What to work on:
Return each line of the entries that mentions the word "down".

Input material:
::::

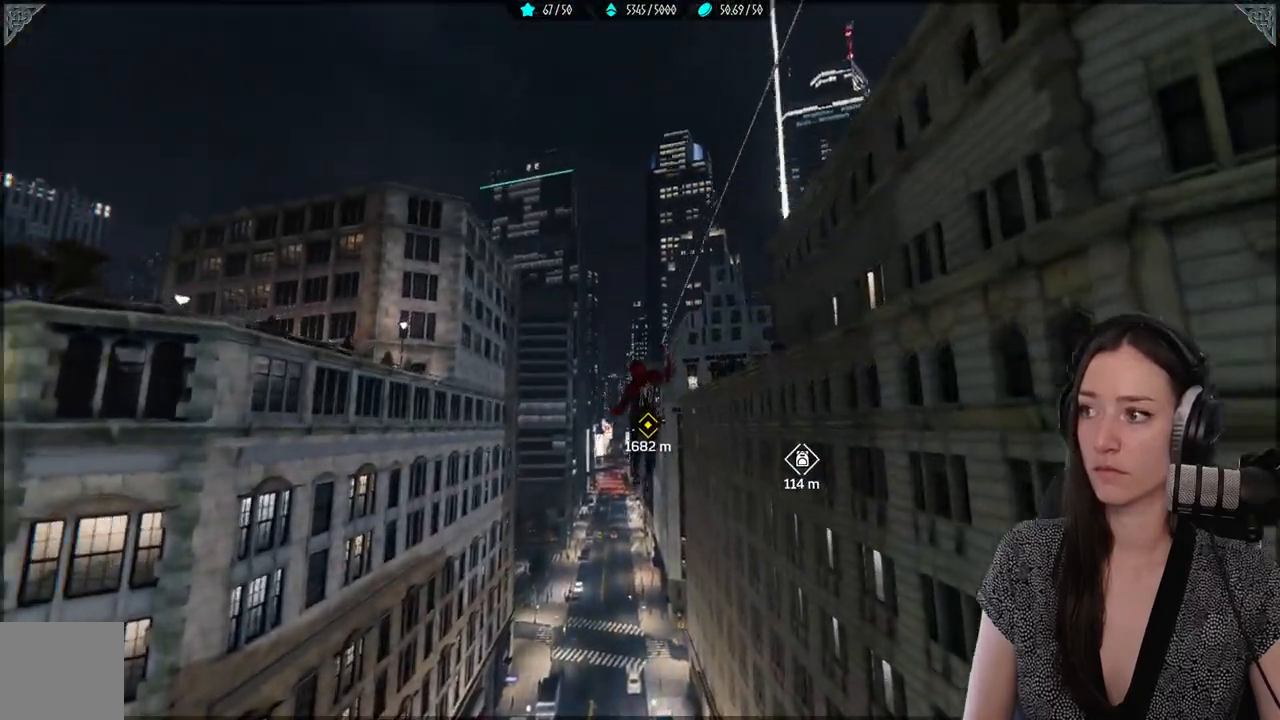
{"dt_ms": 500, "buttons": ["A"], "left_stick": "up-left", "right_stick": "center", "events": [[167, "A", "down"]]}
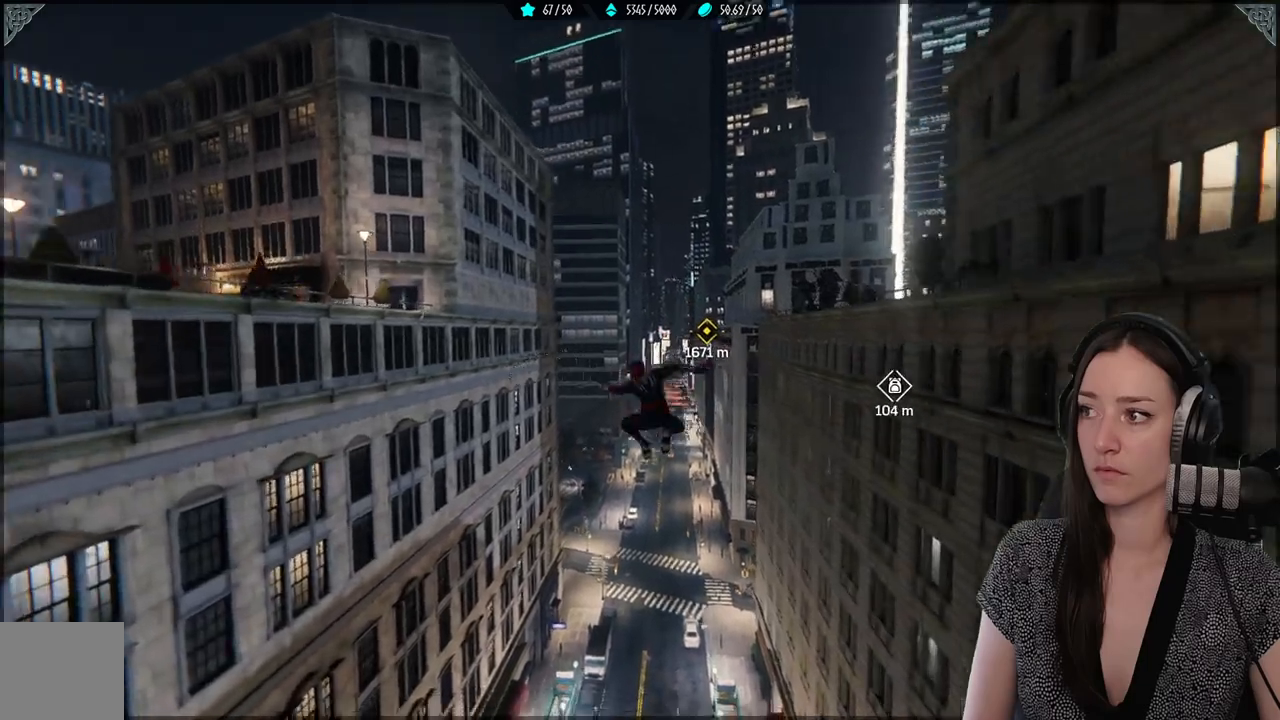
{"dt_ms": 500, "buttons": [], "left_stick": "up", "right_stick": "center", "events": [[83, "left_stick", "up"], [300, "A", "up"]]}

::::

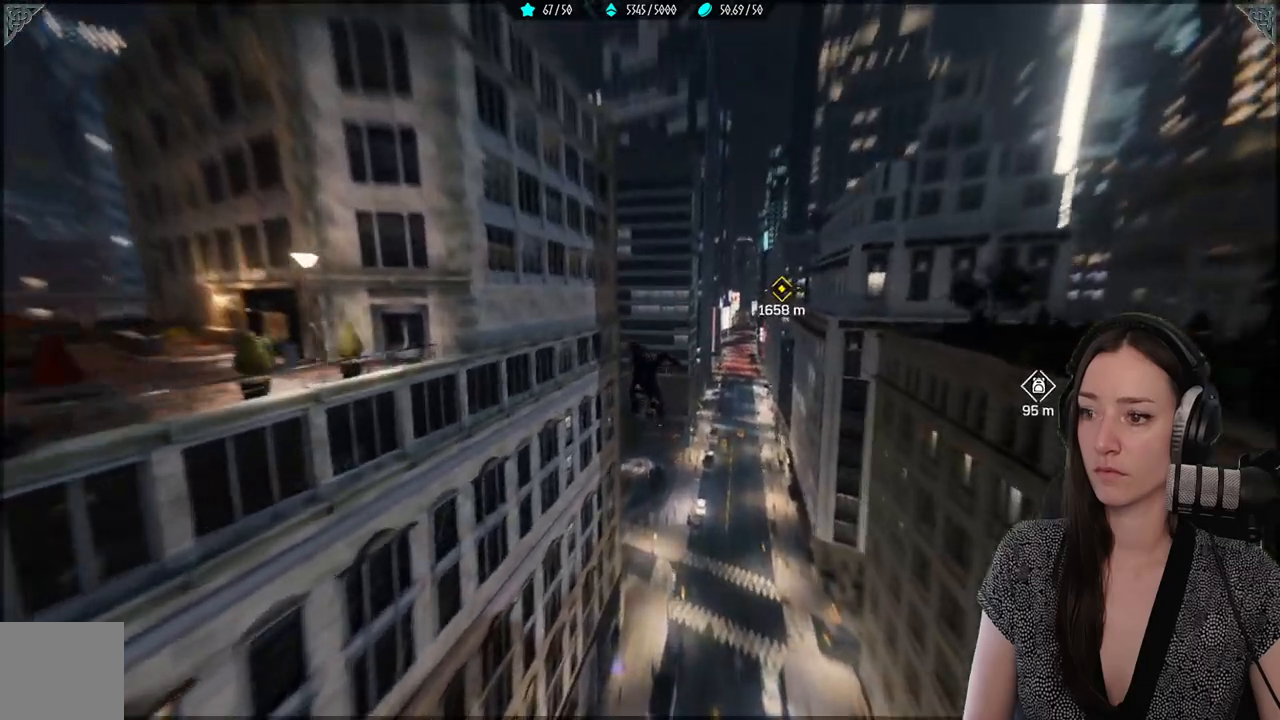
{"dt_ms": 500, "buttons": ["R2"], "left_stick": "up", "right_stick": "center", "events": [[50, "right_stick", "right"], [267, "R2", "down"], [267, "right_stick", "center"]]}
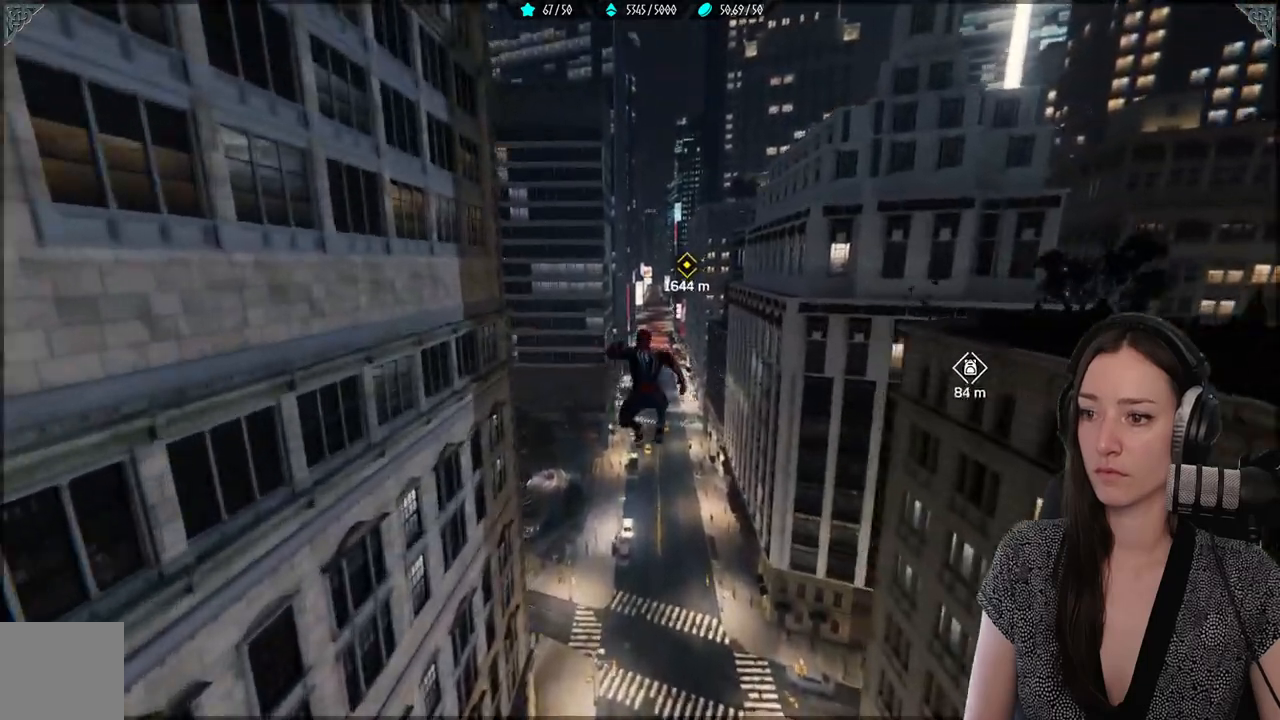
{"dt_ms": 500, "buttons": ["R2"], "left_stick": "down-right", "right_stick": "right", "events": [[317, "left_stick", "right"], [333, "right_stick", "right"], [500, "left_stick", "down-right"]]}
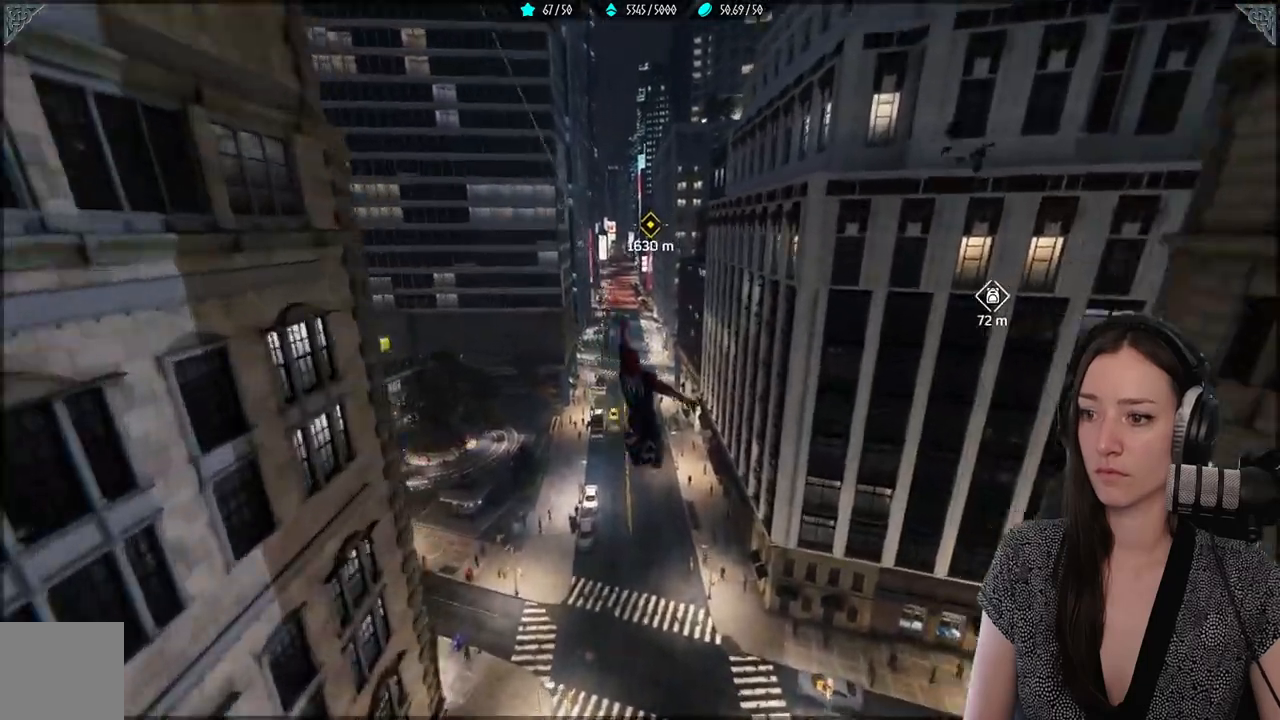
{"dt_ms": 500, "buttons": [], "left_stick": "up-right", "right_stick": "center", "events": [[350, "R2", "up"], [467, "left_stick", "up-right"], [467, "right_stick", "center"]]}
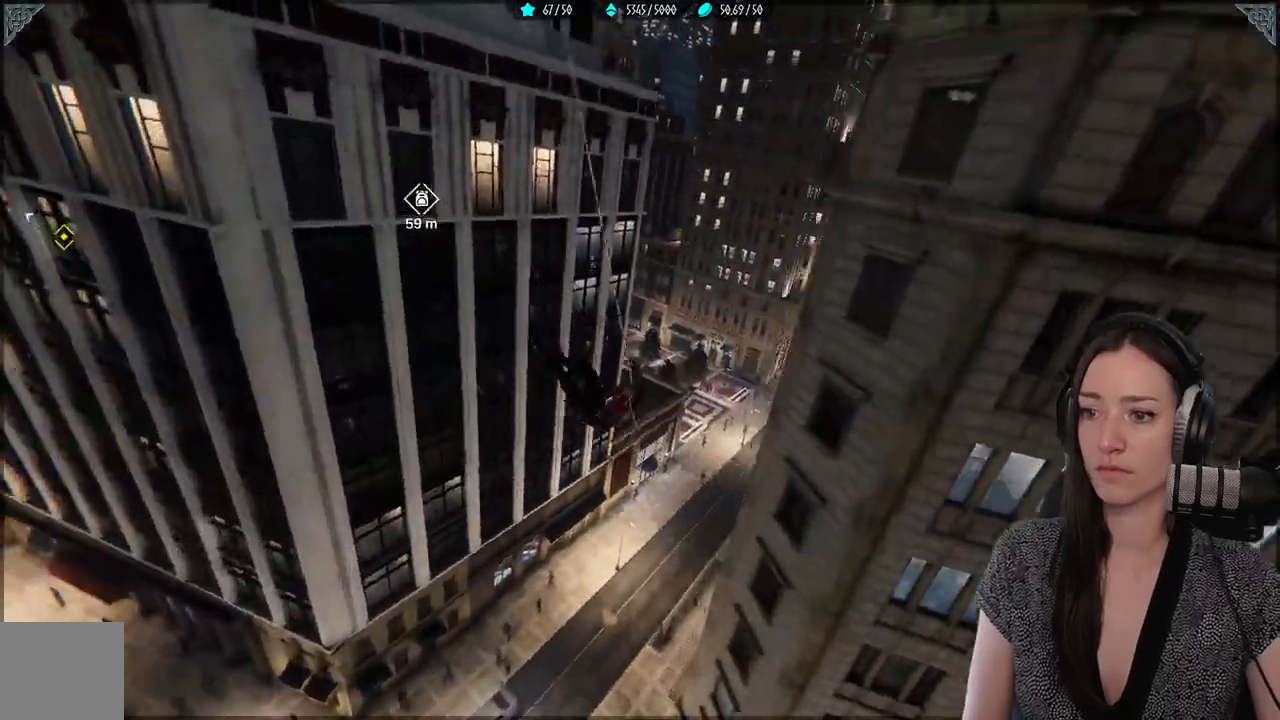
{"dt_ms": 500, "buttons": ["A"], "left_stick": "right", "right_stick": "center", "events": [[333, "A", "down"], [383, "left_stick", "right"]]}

::::

Result of the exercise:
{"dt_ms": 500, "buttons": ["A"], "left_stick": "up-left", "right_stick": "center", "events": [[167, "A", "down"]]}
{"dt_ms": 500, "buttons": ["R2"], "left_stick": "up", "right_stick": "center", "events": [[50, "right_stick", "right"], [267, "R2", "down"], [267, "right_stick", "center"]]}
{"dt_ms": 500, "buttons": ["R2"], "left_stick": "down-right", "right_stick": "right", "events": [[317, "left_stick", "right"], [333, "right_stick", "right"], [500, "left_stick", "down-right"]]}
{"dt_ms": 500, "buttons": ["A"], "left_stick": "right", "right_stick": "center", "events": [[333, "A", "down"], [383, "left_stick", "right"]]}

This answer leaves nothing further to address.